Australians are always losing their Prime Ministers. Into the Bass Strait, in the Liberal Party Party Room, in the audience of a Keating! performance. To assist the nation, No Award has compiled a list of places you might look if you’ve recently lost your Australian Prime Minister.
- The No Award Staff Writers’ email thread (currently titled “die glorious on the jaffle road”)
- Cheviot Beach
- The pub
- A seedy hotel in Memphis, his pants at least, Malcolm Fraser
- Into a giant box marked BESPOKE SUITS $$$ HERE that is propped up on a stick connected to a piece of string which is held by John Howard
- Ritual sacrifice to the Spill Gods
- Under the light on the hill
- At the bottom of Lake Burley Griffin
- With their hand stuck in a wombat burrow
- The ANZAC Memorial
- Somewhere in this sea of giant beards
- Follow the trail of verbose swearing
- Helicopter on the way from Melbourne to Geelong
- Hand stuck in a fax machine
- Skulling beer from a yard glass at the UWA Tav (11 seconds, a world record)
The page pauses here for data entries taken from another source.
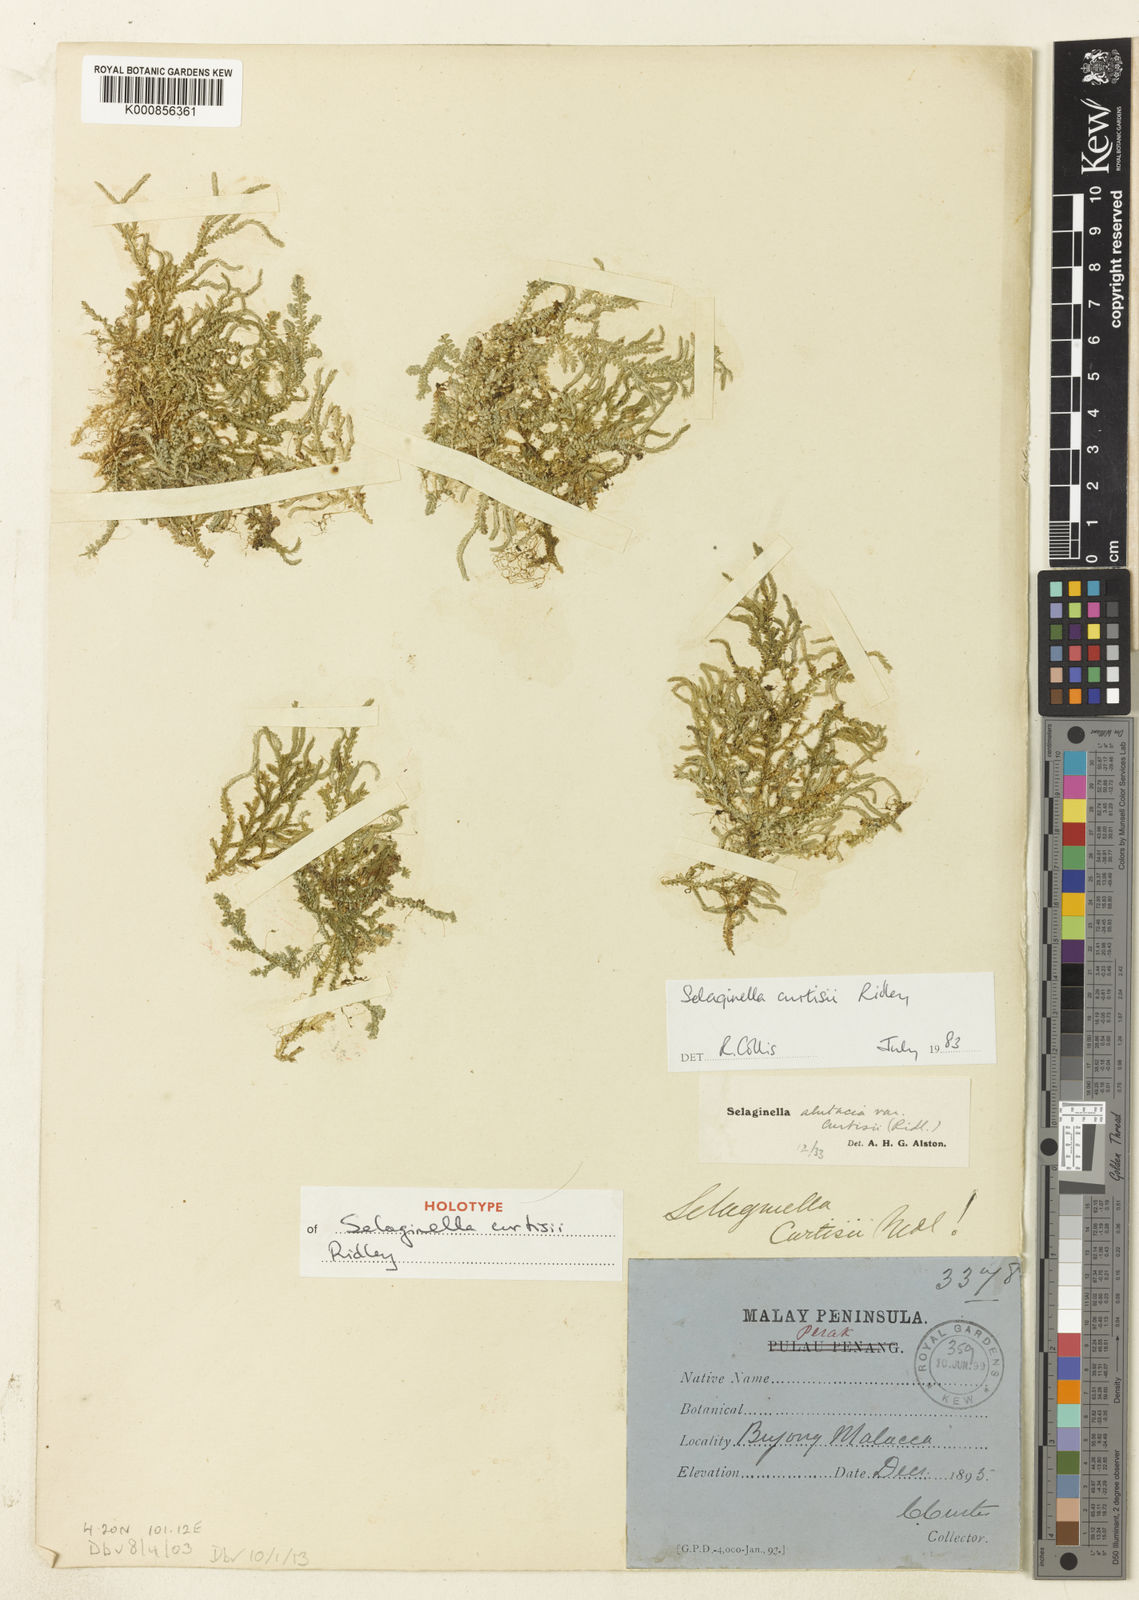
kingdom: Plantae
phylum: Tracheophyta
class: Lycopodiopsida
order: Selaginellales
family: Selaginellaceae
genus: Selaginella
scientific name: Selaginella curtisii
- So corn farmers have this problem where they find their corn … plant … trees … completely denuded of corn from below a certain height, and corn-sated cats asleep on the ground. Like that, but it’s an onion farm, and it’s not a cat, it’s a former Australian prime minister. (The No Award Staff Writers aren’t sure Liz knows how onions work.) (Liz has googled how onions work and stands by her hypothesis.)
- On the John Howard Walk of Wonder, an actual thing that actually exists with that actual name.
- On a stamp
2 thoughts on “places one might misplace an Australian PM”
Or, according to this, inside a a shark:
I have questions! Starting with, how long do people think a skeleton lasts in a nice, acid-filled shark belly, anyway?